For the most part, the S61's port layout is pleasing. On the left is a mini-Firewire port, one USB 2.0 connector, headphone/mic jacks and a VGA output for connection to an external display. The back offers up a single USB port, while on the right lies a third USB connector, LAN and modem ports, a TV aerial connector and a 5-in-1 memory card reader. The right side is also home to a DVD writer and an on/off switch for the Wi-Fi and Bluetooth functions (turning these off when they're not in use conserves battery power).

Given that the S61 is an ultra-portable, it's a surprise to see that it includes a digital TV tuner. In order to pick up channels you'll need to connect the external antenna, which retracts into a small, portable unit so as to not be a pain to lug around. Live TV can be recorded to the 80GB hard drive at the push of a button, using the media centre software detailed below.

In theory the TV tuner sounds like a great idea, but we weren't too impressed after putting it to the test. In our Pyrmont offices (just outside the Sydney CBD) we couldn't tune into channels 7 and 10, and the reception on the channels we could receive was flaky. That said, it's not totally the fault of the small antenna or the tuner -- you could have better luck with reception in your area.

Despite being a media centre notebook, BenQ has decided against adopting Microsoft's Windows Media Center Edition operating system. Instead, the S61 uses Windows XP Professional, and the media centre functionality is accessed using BenQ's own "QMedia Center" software. This provides a menu system similar to that of Media Center Edition, enabling you to access TV, DVD, other video, pictures and music through an intuitive interface. Curiously, no remote is provided so you'll have to navigate the menus using the mouse and/or keyboard.
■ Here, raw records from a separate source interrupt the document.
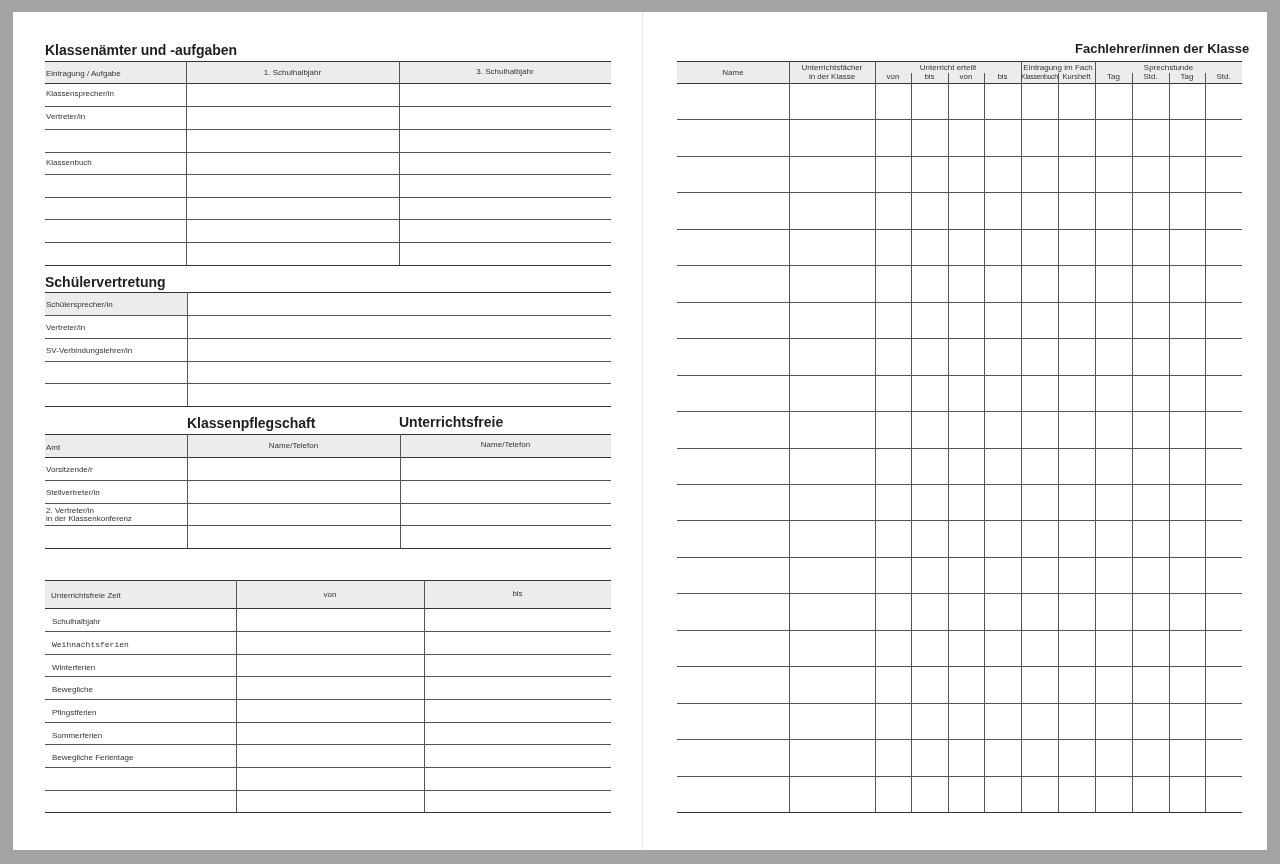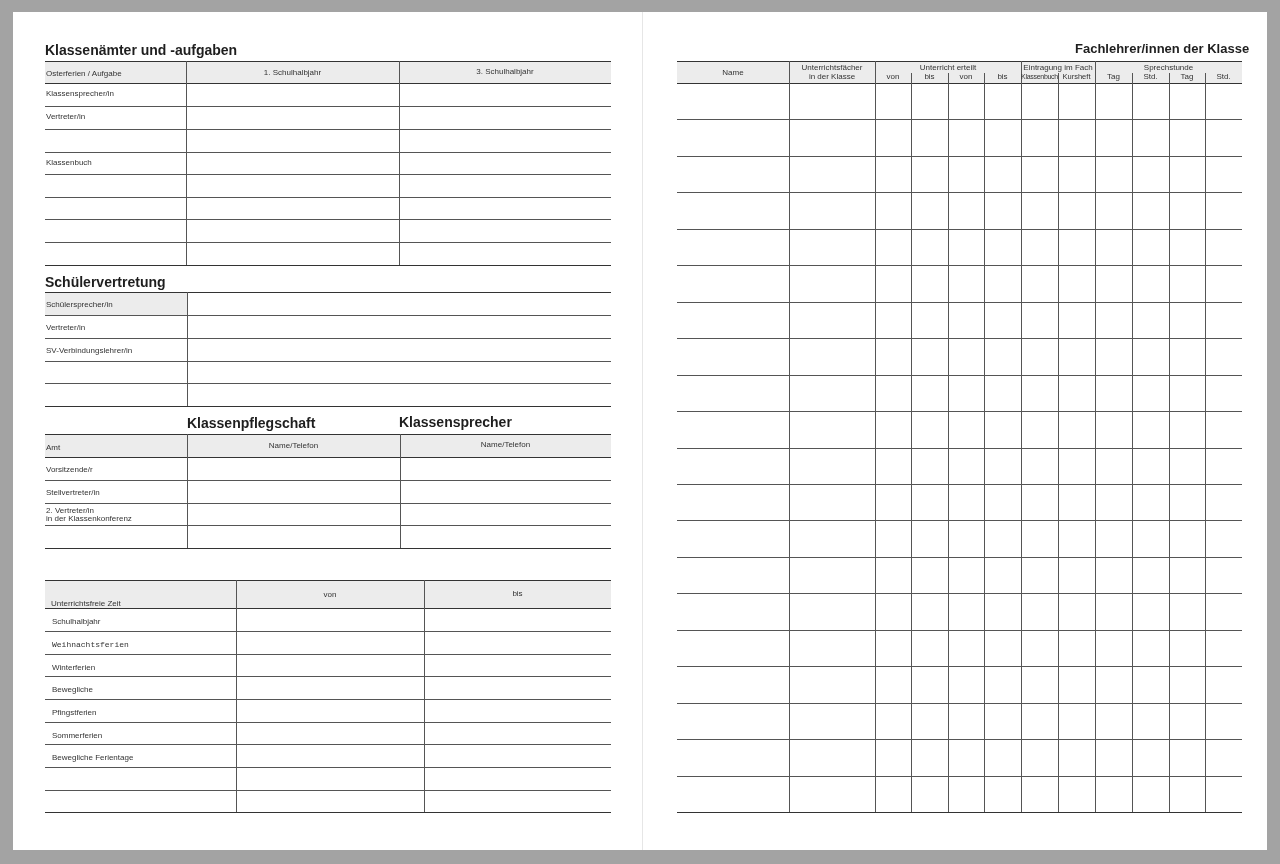--- a/index.html
+++ b/index.html
@@ -49,7 +49,7 @@
 <div class="shade" style="left: 45px; top: 61px; width: 566px; height: 22px;"></div>
 <div class="hline bold" style="left: 45px; top: 61px; width: 566px;"></div>
 <div class="hline bold" style="left: 45px; top: 83px; width: 566px;"></div>
-<div class="hdr" style="left: 46px; top: 69px; width: 140px; text-align: left;">Osterferien / Aufgabe</div>
+<div class="hdr" style="left: 46px; top: 69px; width: 140px; text-align: left;">Eintragung / Aufgabe</div>
 <div class="hdr" style="left: 186px; top: 68px; width: 213px;">1. Schulhalbjahr</div>
 <div class="hdr" style="left: 399px; top: 67px; width: 212px;">3. Schulhalbjahr</div>
 <div class="hline" style="left: 45px; top: 106px; width: 566px;"></div>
Other BenQ software bundled with the package includes QMusic (manage your music library and sync with portable devices), QPower (adjust power management settings) and QPresentation (aids in connecting the notebook to a projector). All of these add useful functionality on top of the standard Windows suite. Microsoft Office Basic, PC-Cillin Anti-Virus, Nero Express 6.0 and Skype round out the impressive list of pre-installed software.
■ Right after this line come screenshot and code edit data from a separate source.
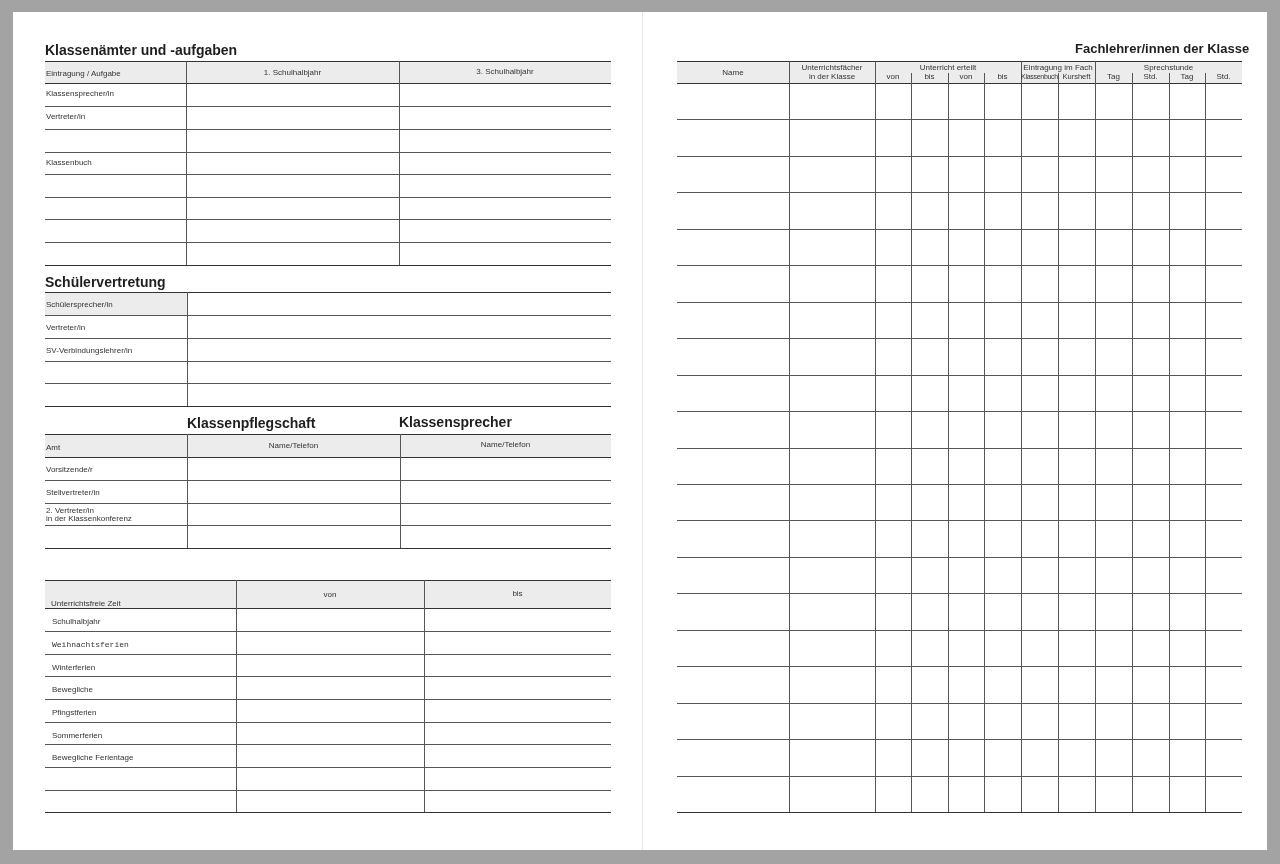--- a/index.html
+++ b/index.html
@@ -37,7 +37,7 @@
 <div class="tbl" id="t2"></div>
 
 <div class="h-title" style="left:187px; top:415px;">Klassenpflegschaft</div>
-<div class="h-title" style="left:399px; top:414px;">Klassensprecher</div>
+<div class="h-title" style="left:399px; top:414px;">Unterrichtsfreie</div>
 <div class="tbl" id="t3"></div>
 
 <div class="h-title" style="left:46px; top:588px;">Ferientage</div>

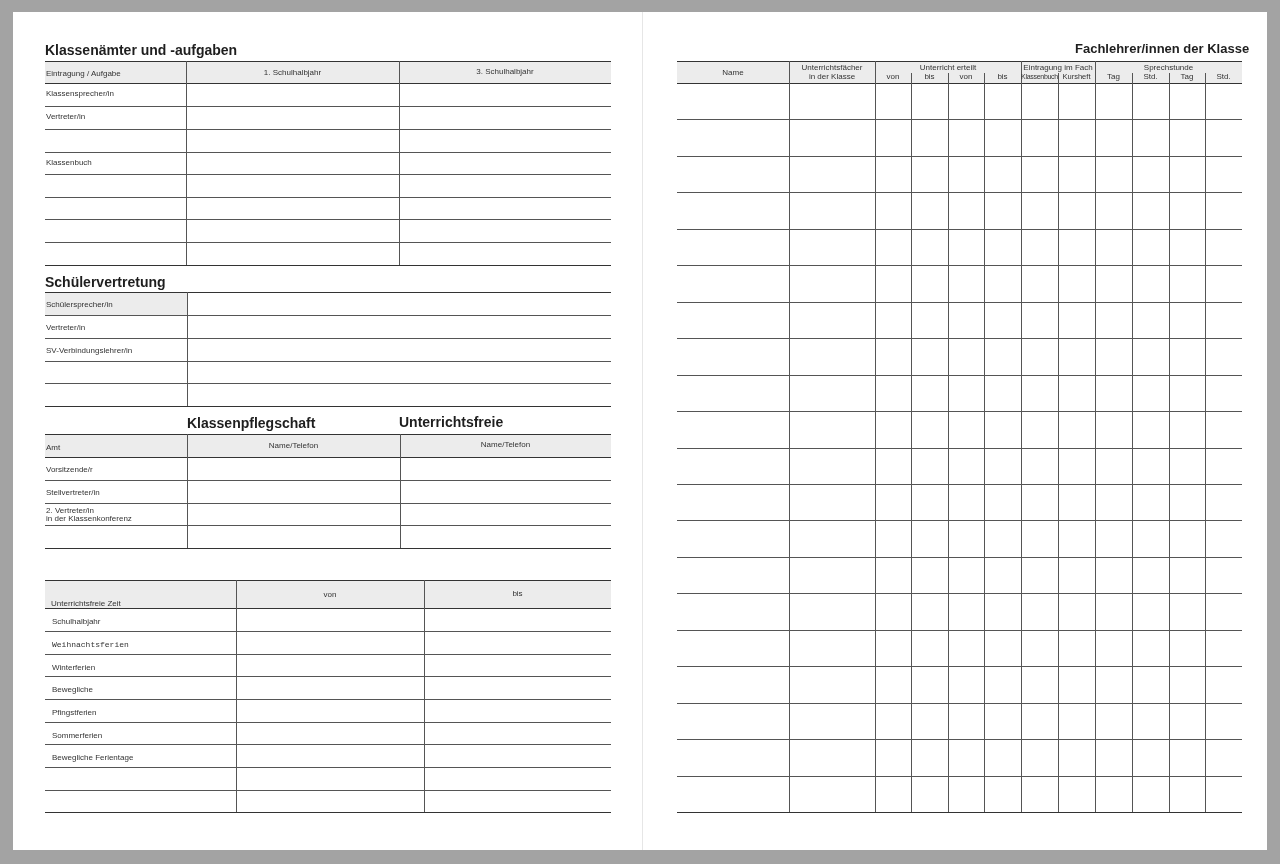--- a/index.html
+++ b/index.html
@@ -132,7 +132,7 @@
 <div class="shade" style="left: 45px; top: 580px; width: 566px; height: 28px;"></div>
 <div class="hline bold" style="left: 45px; top: 580px; width: 566px;"></div>
 <div class="hline bold" style="left: 45px; top: 608px; width: 566px;"></div>
-<div class="hdr" style="left: 51px; top: 591px; width: 185px; text-align: left; margin-top: 8px;">Unterrichtsfreie Zeit</div>
+<div class="hdr" style="left: 51px; top: 591px; width: 185px; text-align: left;">Unterrichtsfreie Zeit</div>
 <div class="hdr" style="left: 236px; top: 590px; width: 188px;">von</div>
 <div class="hdr" style="left: 424px; top: 589px; width: 187px;">bis</div>
 <div class="hline" style="left: 45px; top: 631px; width: 566px;"></div>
Built-in networking connectivity is another impressive aspect of the S61. Gigabit (10/100/1000) wired Ethernet is supported, as are 802.11a/b/g Wi-Fi, Bluetooth 2.0 and a 56K/V.92 dialup modem. It lacks infrared, but this standard seems to be well and truly on its last legs due to the increasing uptake of Bluetooth.

Considering that it's equipped with an Intel Core Duo T2300 (1.66GHz) processor -- rather than a low-voltage Pentium, as seen on many ultra-portables -- we were expecting high performance but relatively low battery life from the S61.

These expectations were for the most part met; the S61 produced an impressive MobileMark2005 office productivity score of 234, which trumps most of the competition. One of our initial concerns was that the meagre 512MB of memory would have an adverse effect on performance, but this didn't eventuate. Still, we'd recommend upgrading to 1GB regardless.

BAPCo MobileMark2005 performance rating
(Longer bars indicate better performance)

234 73 98 227

Battery life isn't nearly as impressive. While over three hours of battery life isn't so bad on its own, it's nonetheless disconcerting since we've tested a number of notebooks of late that last for over five hours (such as the Sony VAIO VGN-TX27GP). Avid road warriors should consider purchasing the optional 3-cell battery for use in addition to the 6-cell offering that comes standard with the notebook.

BAPCo MobileMark2005 battery life rating
(Longer bars indicate more battery-life minutes)

205 Minutes 336 Minutes 329 Minutes 284 Minutes

Even though battery life isn't exceptional and great TV reception isn't guaranteed, the Joybook S61 is sure to impress most users thanks to its liberal slathering of work and entertainment features.